Problem requirements: Search each line of the data for the word "Uganda"; copy every line where it is found.

Stored items:
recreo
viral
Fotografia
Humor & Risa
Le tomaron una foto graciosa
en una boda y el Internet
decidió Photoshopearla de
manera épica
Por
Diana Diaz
---
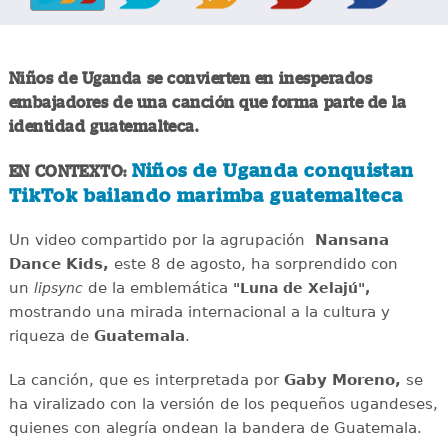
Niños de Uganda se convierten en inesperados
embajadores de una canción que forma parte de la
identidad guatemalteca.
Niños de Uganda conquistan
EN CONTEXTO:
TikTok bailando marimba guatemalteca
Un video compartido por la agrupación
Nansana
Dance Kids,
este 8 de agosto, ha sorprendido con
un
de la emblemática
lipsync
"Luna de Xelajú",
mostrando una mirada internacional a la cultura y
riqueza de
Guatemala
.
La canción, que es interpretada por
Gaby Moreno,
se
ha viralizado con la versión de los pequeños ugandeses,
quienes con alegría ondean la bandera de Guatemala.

Finished task:
Niños de Uganda se convierten en inesperados
Niños de Uganda conquistan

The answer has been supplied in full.